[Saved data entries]
────

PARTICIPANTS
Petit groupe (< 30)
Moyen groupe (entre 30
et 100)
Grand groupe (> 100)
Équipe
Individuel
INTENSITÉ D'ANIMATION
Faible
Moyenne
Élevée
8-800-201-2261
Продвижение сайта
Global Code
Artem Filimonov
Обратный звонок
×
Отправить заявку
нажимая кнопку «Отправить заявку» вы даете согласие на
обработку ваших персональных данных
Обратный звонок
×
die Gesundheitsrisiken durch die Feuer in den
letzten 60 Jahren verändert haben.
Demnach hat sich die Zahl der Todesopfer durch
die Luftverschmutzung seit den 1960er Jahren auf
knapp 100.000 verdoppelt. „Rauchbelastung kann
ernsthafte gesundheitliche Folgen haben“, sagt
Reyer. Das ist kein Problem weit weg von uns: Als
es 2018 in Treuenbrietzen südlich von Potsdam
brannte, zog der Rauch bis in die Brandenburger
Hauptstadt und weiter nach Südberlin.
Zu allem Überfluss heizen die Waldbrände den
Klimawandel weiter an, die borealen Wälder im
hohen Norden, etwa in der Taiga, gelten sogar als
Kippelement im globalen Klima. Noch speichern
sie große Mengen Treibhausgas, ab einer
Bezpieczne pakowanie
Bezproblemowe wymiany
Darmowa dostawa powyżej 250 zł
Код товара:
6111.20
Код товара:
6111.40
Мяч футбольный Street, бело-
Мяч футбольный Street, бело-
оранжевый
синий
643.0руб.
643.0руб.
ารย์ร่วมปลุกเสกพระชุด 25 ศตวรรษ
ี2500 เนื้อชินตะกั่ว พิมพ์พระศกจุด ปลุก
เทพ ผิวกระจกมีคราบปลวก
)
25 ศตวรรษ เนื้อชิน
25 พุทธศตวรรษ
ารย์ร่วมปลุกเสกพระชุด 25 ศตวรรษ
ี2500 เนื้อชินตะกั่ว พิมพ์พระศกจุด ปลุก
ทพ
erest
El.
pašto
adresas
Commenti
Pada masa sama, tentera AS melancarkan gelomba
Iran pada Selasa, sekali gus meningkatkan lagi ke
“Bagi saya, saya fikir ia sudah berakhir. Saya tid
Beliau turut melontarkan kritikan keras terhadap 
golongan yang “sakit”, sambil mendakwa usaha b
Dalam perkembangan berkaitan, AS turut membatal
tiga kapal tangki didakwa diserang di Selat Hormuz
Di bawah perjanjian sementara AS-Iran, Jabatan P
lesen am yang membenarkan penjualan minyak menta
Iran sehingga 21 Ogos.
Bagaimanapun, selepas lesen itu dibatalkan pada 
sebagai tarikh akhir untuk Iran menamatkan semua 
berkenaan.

────

== Assignment ==
Please set down all the data word for word.

== Solution ==
PARTICIPANTS
Petit groupe (< 30)
Moyen groupe (entre 30
et 100)
Grand groupe (> 100)
Équipe
Individuel
INTENSITÉ D'ANIMATION
Faible
Moyenne
Élevée
8-800-201-2261
Продвижение сайта
Global Code
Artem Filimonov
Обратный звонок
×
Отправить заявку
нажимая кнопку «Отправить заявку» вы даете согласие на
обработку ваших персональных данных
Обратный звонок
×
die Gesundheitsrisiken durch die Feuer in den
letzten 60 Jahren verändert haben.
Demnach hat sich die Zahl der Todesopfer durch
die Luftverschmutzung seit den 1960er Jahren auf
knapp 100.000 verdoppelt. „Rauchbelastung kann
ernsthafte gesundheitliche Folgen haben“, sagt
Reyer. Das ist kein Problem weit weg von uns: Als
es 2018 in Treuenbrietzen südlich von Potsdam
brannte, zog der Rauch bis in die Brandenburger
Hauptstadt und weiter nach Südberlin.
Zu allem Überfluss heizen die Waldbrände den
Klimawandel weiter an, die borealen Wälder im
hohen Norden, etwa in der Taiga, gelten sogar als
Kippelement im globalen Klima. Noch speichern
sie große Mengen Treibhausgas, ab einer
Bezpieczne pakowanie
Bezproblemowe wymiany
Darmowa dostawa powyżej 250 zł
Код товара:
6111.20
Код товара:
6111.40
Мяч футбольный Street, бело-
Мяч футбольный Street, бело-
оранжевый
синий
643.0руб.
643.0руб.
ารย์ร่วมปลุกเสกพระชุด 25 ศตวรรษ
ี2500 เนื้อชินตะกั่ว พิมพ์พระศกจุด ปลุก
เทพ ผิวกระจกมีคราบปลวก
)
25 ศตวรรษ เนื้อชิน
25 พุทธศตวรรษ
ารย์ร่วมปลุกเสกพระชุด 25 ศตวรรษ
ี2500 เนื้อชินตะกั่ว พิมพ์พระศกจุด ปลุก
ทพ
erest
El.
pašto
adresas
Commenti
Pada masa sama, tentera AS melancarkan gelomba
Iran pada Selasa, sekali gus meningkatkan lagi ke
“Bagi saya, saya fikir ia sudah berakhir. Saya tid
Beliau turut melontarkan kritikan keras terhadap 
golongan yang “sakit”, sambil mendakwa usaha b
Dalam perkembangan berkaitan, AS turut membatal
tiga kapal tangki didakwa diserang di Selat Hormuz
Di bawah perjanjian sementara AS-Iran, Jabatan P
lesen am yang membenarkan penjualan minyak menta
Iran sehingga 21 Ogos.
Bagaimanapun, selepas lesen itu dibatalkan pada 
sebagai tarikh akhir untuk Iran menamatkan semua 
berkenaan.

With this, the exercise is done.